## WRITTEN TASK
Look below for the line holding "всего лежит на животе, голова" and the line holding "proyecciones del". Transcribe exactly those lines and all lines between them, nothing more.

Page-level text extractions

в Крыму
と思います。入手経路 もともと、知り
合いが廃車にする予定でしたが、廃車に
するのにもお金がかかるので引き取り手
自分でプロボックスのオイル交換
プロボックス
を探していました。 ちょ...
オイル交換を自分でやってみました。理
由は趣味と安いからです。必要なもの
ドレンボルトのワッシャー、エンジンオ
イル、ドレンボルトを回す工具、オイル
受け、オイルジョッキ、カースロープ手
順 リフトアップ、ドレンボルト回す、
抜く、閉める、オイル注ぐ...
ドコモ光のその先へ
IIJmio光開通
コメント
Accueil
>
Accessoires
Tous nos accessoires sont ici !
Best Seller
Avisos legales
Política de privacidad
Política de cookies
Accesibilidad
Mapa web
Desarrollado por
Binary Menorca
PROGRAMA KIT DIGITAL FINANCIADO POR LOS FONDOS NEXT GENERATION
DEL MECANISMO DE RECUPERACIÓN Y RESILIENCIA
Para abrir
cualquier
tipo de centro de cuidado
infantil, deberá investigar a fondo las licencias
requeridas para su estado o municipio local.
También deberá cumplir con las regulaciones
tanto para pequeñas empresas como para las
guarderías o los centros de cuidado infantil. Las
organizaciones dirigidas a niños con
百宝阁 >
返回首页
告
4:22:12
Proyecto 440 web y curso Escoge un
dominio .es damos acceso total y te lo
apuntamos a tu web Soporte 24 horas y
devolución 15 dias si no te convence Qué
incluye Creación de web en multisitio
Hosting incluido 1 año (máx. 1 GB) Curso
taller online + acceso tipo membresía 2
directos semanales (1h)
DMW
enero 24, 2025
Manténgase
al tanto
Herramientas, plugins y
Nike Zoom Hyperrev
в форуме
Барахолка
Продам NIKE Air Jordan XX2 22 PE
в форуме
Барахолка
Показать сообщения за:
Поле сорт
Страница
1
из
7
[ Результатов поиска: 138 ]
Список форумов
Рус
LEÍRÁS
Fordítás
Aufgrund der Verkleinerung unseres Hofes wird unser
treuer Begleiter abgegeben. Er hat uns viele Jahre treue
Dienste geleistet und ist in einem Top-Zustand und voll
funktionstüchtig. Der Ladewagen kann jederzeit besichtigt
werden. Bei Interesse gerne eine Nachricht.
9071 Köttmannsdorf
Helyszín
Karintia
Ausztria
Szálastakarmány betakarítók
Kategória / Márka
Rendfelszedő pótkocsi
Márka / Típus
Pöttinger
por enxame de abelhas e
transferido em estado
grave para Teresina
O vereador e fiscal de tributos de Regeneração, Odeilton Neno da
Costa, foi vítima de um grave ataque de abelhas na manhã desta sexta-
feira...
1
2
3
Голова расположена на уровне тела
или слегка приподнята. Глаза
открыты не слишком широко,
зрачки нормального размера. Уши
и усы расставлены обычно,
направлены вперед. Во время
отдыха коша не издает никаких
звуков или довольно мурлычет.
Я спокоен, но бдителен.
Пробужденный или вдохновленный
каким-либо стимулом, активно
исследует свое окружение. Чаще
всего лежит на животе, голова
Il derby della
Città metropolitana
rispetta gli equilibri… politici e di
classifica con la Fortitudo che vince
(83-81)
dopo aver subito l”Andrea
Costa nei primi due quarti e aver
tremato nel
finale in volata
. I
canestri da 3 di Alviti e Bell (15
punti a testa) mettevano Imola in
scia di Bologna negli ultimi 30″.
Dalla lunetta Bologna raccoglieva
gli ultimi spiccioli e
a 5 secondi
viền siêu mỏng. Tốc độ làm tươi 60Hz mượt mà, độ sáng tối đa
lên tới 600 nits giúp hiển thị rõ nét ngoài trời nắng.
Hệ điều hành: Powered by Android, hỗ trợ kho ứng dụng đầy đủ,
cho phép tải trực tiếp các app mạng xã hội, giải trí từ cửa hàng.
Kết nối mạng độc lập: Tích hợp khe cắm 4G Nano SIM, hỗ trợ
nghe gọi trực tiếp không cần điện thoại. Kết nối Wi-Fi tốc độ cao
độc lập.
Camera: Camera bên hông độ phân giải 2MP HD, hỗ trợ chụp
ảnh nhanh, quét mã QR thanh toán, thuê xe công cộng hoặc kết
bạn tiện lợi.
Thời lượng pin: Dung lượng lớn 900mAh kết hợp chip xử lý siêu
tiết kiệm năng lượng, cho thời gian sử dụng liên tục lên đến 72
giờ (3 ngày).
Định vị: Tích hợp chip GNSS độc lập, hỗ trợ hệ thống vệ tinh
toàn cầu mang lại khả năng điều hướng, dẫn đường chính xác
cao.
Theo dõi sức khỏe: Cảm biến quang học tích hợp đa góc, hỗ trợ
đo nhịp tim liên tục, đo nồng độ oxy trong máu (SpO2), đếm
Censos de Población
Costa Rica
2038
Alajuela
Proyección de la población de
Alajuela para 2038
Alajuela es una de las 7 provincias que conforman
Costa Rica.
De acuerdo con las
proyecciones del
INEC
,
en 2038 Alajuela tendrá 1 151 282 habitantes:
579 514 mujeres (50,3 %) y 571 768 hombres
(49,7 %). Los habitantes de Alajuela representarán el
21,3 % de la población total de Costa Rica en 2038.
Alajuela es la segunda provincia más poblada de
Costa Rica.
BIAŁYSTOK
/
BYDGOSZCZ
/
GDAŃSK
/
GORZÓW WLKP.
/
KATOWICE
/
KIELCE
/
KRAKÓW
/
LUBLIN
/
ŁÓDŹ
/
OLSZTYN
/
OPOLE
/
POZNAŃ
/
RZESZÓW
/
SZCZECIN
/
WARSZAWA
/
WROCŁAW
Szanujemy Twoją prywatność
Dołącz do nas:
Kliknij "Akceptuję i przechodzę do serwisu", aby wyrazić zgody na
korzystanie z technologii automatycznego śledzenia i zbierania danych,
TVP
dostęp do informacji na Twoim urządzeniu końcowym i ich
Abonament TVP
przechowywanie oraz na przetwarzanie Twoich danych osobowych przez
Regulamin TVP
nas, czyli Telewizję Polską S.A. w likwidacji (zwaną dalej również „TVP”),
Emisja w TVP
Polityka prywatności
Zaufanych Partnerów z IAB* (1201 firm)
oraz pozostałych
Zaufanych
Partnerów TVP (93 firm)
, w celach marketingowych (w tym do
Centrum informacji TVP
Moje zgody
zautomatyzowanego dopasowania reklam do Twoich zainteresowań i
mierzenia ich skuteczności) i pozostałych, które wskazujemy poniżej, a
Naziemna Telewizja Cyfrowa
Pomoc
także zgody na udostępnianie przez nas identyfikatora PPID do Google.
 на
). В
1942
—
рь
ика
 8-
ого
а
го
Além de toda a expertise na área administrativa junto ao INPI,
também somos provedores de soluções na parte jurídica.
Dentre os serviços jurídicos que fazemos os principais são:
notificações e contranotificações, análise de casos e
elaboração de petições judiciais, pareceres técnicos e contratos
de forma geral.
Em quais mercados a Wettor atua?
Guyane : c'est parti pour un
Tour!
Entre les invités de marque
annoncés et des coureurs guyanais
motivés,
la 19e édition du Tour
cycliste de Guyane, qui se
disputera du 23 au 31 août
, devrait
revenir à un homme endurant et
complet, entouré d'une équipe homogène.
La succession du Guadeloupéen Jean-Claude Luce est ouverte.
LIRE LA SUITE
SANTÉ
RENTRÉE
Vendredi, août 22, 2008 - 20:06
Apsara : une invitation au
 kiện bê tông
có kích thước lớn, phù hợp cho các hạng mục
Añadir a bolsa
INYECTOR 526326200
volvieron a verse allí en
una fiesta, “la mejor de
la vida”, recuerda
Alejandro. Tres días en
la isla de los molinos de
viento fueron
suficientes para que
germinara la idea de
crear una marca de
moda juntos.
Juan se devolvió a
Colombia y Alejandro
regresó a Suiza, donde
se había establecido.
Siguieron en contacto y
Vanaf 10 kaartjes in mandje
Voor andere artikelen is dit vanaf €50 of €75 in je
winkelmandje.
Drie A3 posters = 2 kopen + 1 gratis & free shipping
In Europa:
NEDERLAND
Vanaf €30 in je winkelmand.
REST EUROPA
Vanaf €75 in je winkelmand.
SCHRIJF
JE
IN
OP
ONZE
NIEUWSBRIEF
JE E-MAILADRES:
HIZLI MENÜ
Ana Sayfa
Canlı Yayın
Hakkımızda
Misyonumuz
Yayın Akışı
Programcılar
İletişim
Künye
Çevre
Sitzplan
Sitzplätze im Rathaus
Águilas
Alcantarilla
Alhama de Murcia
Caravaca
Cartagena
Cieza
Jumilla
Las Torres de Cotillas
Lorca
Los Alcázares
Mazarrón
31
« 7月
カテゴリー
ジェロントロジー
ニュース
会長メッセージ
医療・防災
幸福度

## REPLY TO THE EXERCISE
всего лежит на животе, голова
Il derby della
Città metropolitana
rispetta gli equilibri… politici e di
classifica con la Fortitudo che vince
(83-81)
dopo aver subito l”Andrea
Costa nei primi due quarti e aver
tremato nel
finale in volata
. I
canestri da 3 di Alviti e Bell (15
punti a testa) mettevano Imola in
scia di Bologna negli ultimi 30″.
Dalla lunetta Bologna raccoglieva
gli ultimi spiccioli e
a 5 secondi
viền siêu mỏng. Tốc độ làm tươi 60Hz mượt mà, độ sáng tối đa
lên tới 600 nits giúp hiển thị rõ nét ngoài trời nắng.
Hệ điều hành: Powered by Android, hỗ trợ kho ứng dụng đầy đủ,
cho phép tải trực tiếp các app mạng xã hội, giải trí từ cửa hàng.
Kết nối mạng độc lập: Tích hợp khe cắm 4G Nano SIM, hỗ trợ
nghe gọi trực tiếp không cần điện thoại. Kết nối Wi-Fi tốc độ cao
độc lập.
Camera: Camera bên hông độ phân giải 2MP HD, hỗ trợ chụp
ảnh nhanh, quét mã QR thanh toán, thuê xe công cộng hoặc kết
bạn tiện lợi.
Thời lượng pin: Dung lượng lớn 900mAh kết hợp chip xử lý siêu
tiết kiệm năng lượng, cho thời gian sử dụng liên tục lên đến 72
giờ (3 ngày).
Định vị: Tích hợp chip GNSS độc lập, hỗ trợ hệ thống vệ tinh
toàn cầu mang lại khả năng điều hướng, dẫn đường chính xác
cao.
Theo dõi sức khỏe: Cảm biến quang học tích hợp đa góc, hỗ trợ
đo nhịp tim liên tục, đo nồng độ oxy trong máu (SpO2), đếm
Censos de Población
Costa Rica
2038
Alajuela
Proyección de la población de
Alajuela para 2038
Alajuela es una de las 7 provincias que conforman
Costa Rica.
De acuerdo con las
proyecciones del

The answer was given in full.